3.) Erst mal abwarten, ob das kommt und der Hersteller unproblematischer ist (Ethik, Reperierbarkeit usw.)

@bastian
Der Punkt hier ist aber, dass nur Pixel den hohen Sicherheitsanforderungen von GrapheneOS genügt. Der Hersteller schludert am wenigsten rum. Und: Zusammenarbeit mit einem anderen Hersteller ist in Arbeit.

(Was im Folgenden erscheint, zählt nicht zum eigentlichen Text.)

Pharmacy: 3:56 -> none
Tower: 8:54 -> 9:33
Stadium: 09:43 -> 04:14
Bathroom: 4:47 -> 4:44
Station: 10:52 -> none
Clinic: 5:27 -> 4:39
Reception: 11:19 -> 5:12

@Lacze @nerdish_philipp @BrennpunktUA @AwetTesfaiesus
@bastian @Lacze @nerdish_philipp @BrennpunktUA @AwetTesfaiesus /e/ provides very poor privacy due to lack of current standard privacy patches and protections. It definitely doesn't provide similar privacy improvements to GrapheneOS such as Contact Scopes, Storage Scopes, Sensors toggle, per-connection DHCP / MAC randomization and much more. GrapheneOS is a privacy and security hardened OS. /e/ has much worse privacy than AOSP and absolutely atrocious security. Privacy also depends on security.
@bastian @Lacze @nerdish_philipp @BrennpunktUA @AwetTesfaiesus /e/ hasn't simply overextended themselves. They've never kept up with privacy and security patches for the OS or browser engine. For the OS, providing all of the current patches requires being on the latest major OS version and having current Linux kernel and driver updates. They're not providing these things in general. They often go a year or more without providing kernel updates. Driver/firmware updates are a similar situation.
@bastian @Lacze @nerdish_philipp @BrennpunktUA @AwetTesfaiesus This is not a separate thing from privacy. Many of those patches are direct fixes for severe privacy issues leaking data to apps, services, other devices on the network, paired Bluetooth devices, etc. Anything not considered High or Critical severity by Google also isn't backported as part of the Android Security Bulletins. Many of the privacy fixes aren't considered High or Critical severity. ASBs are the bare minimum backports.

@bastian @Lacze @nerdish_philipp @BrennpunktUA @AwetTesfaiesus /e/ heavily misleads people about the level of privacy it provides and about security. A nice example is the speech-to-text service sending user data to OpenAI without consent vs. an iPhone doing it with local processing. They also have mandatory user tracking via unique random identifiers in their update client and other strange choices for an OS marketed as private.

It's a lot less private than AOSP and the security is horrific.

@GrapheneOS @bastian @Lacze @BrennpunktUA @AwetTesfaiesus Thank you very much for the Details. Very appreciated.